Achieving the vision set out in this Report will only be possible by maintaining and adapting the United States' enduring alliances. Alliances are clearly one of the nation's greatest sources of strength. Over the past four years, the North Atlantic Treaty Organization (NATO) and U.S. bilateral alliances with Australia, Japan, Korea and other nations have adapted to retain their vitality and relevance in the face of new threats to international security. These alliances make manifest the strategic solidarity of free democratic states, promote shared values and facilitate the sharing of military and security burdens around the world. The United States places great value on its unique relationships with the United Kingdom and Australia, whose forces stand with the U.S. military in Iraq, Afghanistan and many other operations. These close military relations are models for the breadth and depth of cooperation that the United States seeks to foster with other allies and partners around the world. Implementation of the QDR's agenda will serve to reinforce these enduring links.

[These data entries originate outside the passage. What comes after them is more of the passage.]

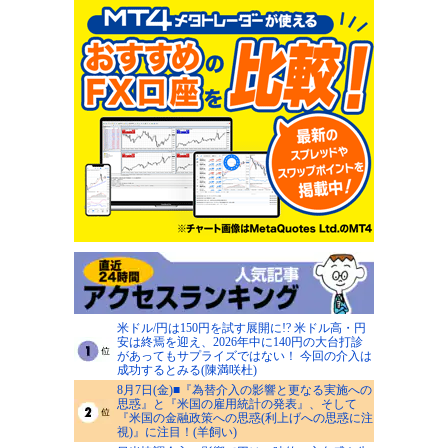
米ドル/円は150円を試す展開に!? 米ドル高・円
安は終焉を迎え、2026年中に140円の大台打診
があってもサプライズではない！ 今回の介入は
成功するとみる(陳満咲杜)
8月7日(金)■『為替介入の影響と更なる実施への
思惑』と『米国の雇用統計の発表』、そして
『米国の金融政策への思惑(利上げへの思惑に注
視)』に注目！(羊飼い)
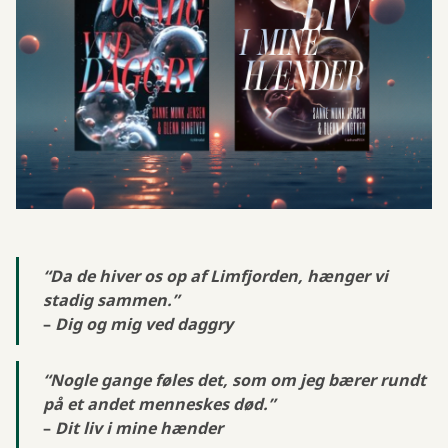
“Da de hiver os op af Limfjorden, hænger vi
stadig sammen.”
–
Dig og mig ved daggry
“Nogle gange føles det, som om jeg bærer rundt
på et andet menneskes død.”
–
Dit liv i mine hænder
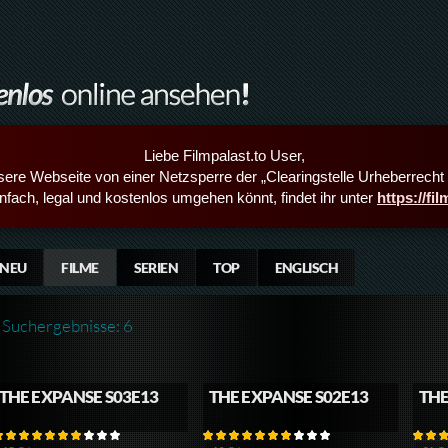
Liebe Filmpalast.to User,
sere Webseite von einer Netzsperre der „Clearingstelle Urheberrecht i
infach, legal und kostenlos umgehen könnt, findet ihr unter
https://fi
NEU
FILME
SERIEN
TOP
ENGLISCH
Suchergebnisse: 6
THE EXPANSE S03E13
THE EXPANSE S02E13
THE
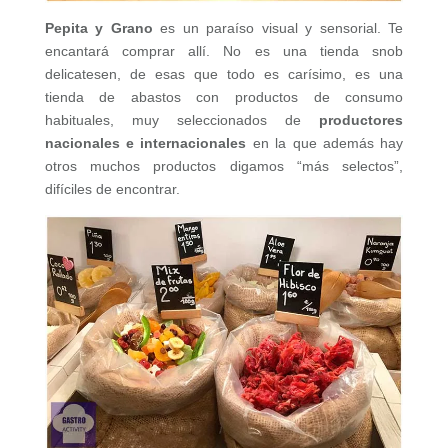
Pepita y Grano
es un paraíso visual y sensorial. Te
encantará comprar allí. No es una tienda snob
delicatesen, de esas que todo es carísimo, es una
tienda de abastos con productos de consumo
habituales, muy seleccionados de
productores
nacionales e internacionales
en la que además hay
otros muchos productos digamos “más selectos”,
difíciles de encontrar.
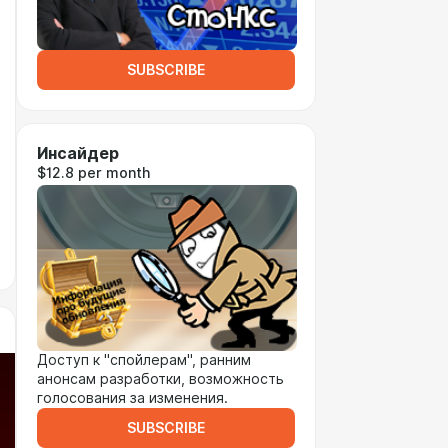
SUBSCRIBE
Инсайдер
$12.8 per month
Доступ к "спойлерам", ранним
анонсам разработки, возможность
голосования за изменения.
SUBSCRIBE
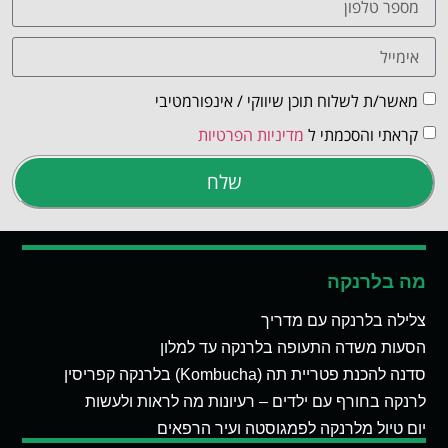
מאשר/ת לשלוח תוכן שיווקי / אינפורמטיבי
קראתי והסכמתי ל
מדיניות הפרטיות
שלח
מה בלרנקה
צלילה בלרנקה עם מדריך
הסעות משדה התעופה בלרנקה עד למלון
סדנה להכנת פטריית תה (Kombucha) בלרנקה קפריסין
לרנקה בחורף עם ילדים – רעיונות מה לראות ולעשות
יום טיול מלרנקה לפמגוסטה ועיר הרפאים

The 2006 QDR was designed to serve as a catalyst to spur the Department's continuing adaptation and reorientation to produce a truly integrated joint force that is more agile, more rapidly deployable, and more capable against the wider range of threats. Through a process of continuous improvement, constant reassessment and application of lessons learned, changes based on this review will continue over time. Collectively, and with the cooperation of the Congress, these changes will ensure that the Department adapts to meet the increasingly dangerous security challenges of the 21st century.